▶ [WHAT THE TASK REQUIRES] Extract each line from the entries below that has the string "initializing" in it.

Items from a dataset:
+++

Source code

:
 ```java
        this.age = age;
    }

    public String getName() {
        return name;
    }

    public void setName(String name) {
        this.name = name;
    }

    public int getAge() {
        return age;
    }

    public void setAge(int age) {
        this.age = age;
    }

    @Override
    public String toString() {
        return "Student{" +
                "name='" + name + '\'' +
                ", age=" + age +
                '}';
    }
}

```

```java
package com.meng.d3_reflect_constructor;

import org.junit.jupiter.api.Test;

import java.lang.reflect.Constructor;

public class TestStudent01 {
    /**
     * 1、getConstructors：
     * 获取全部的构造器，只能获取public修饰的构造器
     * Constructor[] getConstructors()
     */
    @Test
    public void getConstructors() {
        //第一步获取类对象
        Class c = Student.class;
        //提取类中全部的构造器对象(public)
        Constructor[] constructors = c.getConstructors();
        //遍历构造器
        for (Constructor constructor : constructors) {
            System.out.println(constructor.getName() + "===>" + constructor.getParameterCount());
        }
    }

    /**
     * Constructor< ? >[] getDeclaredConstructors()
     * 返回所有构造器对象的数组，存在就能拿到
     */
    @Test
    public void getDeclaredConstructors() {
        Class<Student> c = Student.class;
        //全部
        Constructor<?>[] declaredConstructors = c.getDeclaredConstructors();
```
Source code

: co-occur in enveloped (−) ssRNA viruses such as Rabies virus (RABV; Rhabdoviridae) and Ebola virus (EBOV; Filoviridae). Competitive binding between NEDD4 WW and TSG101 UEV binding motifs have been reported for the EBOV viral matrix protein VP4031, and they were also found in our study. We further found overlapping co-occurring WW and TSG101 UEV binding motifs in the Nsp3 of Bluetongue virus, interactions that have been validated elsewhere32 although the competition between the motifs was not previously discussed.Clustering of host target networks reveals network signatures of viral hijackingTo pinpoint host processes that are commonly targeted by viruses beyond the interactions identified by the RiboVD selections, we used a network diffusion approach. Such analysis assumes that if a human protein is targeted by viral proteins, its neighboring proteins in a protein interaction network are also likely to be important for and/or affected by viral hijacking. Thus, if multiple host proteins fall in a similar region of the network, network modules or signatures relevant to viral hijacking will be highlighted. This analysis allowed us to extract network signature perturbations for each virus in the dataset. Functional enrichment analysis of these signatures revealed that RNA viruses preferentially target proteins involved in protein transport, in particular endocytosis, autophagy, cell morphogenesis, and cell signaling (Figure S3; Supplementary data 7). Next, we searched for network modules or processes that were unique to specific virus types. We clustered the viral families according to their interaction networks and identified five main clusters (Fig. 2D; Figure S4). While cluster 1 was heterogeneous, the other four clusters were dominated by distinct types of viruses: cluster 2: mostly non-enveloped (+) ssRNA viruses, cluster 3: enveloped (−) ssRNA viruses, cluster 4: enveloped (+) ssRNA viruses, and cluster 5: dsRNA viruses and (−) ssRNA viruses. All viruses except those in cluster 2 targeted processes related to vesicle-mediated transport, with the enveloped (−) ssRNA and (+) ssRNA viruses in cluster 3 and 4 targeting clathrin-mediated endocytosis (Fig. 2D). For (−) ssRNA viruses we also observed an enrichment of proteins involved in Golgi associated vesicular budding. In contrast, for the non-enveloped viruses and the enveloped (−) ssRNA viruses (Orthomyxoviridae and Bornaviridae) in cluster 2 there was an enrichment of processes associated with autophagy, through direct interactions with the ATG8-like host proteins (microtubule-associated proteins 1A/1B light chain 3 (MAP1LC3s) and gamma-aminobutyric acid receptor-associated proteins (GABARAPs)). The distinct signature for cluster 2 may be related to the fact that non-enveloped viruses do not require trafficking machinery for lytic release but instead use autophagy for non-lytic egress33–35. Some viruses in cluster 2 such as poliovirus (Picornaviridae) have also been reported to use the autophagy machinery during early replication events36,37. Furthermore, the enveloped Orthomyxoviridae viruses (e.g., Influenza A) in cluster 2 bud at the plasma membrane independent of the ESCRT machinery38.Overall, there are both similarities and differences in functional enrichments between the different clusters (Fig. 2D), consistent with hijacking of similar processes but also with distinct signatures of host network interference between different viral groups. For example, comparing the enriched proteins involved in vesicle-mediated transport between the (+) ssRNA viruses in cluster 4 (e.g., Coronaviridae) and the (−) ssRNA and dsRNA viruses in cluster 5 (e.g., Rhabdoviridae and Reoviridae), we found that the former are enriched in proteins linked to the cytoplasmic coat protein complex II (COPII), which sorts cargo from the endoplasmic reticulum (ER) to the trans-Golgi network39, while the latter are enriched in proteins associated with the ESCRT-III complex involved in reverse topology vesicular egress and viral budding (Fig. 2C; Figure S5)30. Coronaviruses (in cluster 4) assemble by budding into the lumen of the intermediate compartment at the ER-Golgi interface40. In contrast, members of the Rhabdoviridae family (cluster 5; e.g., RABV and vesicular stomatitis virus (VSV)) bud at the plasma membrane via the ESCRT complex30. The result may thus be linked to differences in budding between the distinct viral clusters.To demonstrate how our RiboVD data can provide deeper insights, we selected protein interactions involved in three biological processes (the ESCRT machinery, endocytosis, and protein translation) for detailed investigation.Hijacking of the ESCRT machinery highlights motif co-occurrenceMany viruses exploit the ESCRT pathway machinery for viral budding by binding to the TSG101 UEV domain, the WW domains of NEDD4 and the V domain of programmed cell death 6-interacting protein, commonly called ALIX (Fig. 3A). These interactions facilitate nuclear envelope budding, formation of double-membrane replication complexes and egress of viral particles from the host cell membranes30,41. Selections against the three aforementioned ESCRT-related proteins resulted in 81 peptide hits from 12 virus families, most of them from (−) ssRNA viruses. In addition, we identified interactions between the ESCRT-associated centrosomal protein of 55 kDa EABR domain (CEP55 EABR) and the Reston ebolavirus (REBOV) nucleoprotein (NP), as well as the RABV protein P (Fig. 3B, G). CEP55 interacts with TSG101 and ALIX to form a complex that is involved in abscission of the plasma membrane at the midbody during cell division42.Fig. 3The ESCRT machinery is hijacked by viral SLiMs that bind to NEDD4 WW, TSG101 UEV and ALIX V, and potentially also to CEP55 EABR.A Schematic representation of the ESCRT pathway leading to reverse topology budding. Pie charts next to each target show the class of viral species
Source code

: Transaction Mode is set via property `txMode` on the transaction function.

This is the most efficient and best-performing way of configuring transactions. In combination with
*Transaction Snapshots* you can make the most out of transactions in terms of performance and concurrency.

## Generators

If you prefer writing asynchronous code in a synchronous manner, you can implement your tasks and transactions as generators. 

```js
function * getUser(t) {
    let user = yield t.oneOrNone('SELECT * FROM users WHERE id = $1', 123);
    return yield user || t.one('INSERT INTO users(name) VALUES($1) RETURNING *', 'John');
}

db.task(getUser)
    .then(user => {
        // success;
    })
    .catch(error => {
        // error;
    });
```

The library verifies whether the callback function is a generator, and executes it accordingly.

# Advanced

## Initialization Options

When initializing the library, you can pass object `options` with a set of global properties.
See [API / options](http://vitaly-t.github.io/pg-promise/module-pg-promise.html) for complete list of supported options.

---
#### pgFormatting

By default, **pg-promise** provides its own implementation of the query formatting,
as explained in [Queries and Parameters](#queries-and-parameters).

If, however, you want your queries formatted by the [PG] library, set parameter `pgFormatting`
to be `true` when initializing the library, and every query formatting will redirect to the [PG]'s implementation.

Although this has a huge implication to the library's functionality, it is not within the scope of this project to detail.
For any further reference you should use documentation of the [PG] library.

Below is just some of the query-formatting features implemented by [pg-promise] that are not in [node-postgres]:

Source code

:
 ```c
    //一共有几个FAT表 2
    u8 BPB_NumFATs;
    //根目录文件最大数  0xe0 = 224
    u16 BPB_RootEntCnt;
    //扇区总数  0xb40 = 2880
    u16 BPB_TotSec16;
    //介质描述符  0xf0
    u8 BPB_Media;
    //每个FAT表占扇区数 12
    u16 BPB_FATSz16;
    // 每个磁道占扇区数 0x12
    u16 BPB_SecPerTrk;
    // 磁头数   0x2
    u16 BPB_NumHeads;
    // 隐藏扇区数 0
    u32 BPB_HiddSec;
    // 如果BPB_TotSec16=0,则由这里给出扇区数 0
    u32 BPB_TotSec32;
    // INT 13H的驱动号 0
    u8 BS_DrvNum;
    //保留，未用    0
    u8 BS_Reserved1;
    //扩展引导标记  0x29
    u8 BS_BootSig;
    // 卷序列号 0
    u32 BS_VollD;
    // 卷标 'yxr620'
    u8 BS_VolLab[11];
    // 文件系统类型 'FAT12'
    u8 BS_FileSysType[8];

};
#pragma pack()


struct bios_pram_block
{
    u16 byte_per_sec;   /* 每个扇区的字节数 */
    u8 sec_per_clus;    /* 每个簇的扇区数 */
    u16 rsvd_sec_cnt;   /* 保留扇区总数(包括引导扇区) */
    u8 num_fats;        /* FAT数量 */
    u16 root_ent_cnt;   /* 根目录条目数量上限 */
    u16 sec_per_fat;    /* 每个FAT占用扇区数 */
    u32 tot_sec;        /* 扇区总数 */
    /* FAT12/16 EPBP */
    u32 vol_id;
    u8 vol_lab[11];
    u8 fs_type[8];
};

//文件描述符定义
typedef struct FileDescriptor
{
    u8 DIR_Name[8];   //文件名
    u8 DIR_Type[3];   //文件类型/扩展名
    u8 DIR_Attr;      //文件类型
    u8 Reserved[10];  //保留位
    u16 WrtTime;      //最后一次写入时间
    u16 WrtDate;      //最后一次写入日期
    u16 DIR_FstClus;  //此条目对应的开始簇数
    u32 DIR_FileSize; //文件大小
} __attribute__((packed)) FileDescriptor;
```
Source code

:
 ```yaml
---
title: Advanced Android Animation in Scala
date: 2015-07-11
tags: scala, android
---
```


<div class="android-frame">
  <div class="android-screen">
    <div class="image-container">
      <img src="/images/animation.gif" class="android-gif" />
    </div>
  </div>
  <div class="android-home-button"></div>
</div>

+++

▶ [ANSWER SPACE]
When initializing the library, you can pass object `options` with a set of global properties.
to be `true` when initializing the library, and every query formatting will redirect to the [PG]'s implementation.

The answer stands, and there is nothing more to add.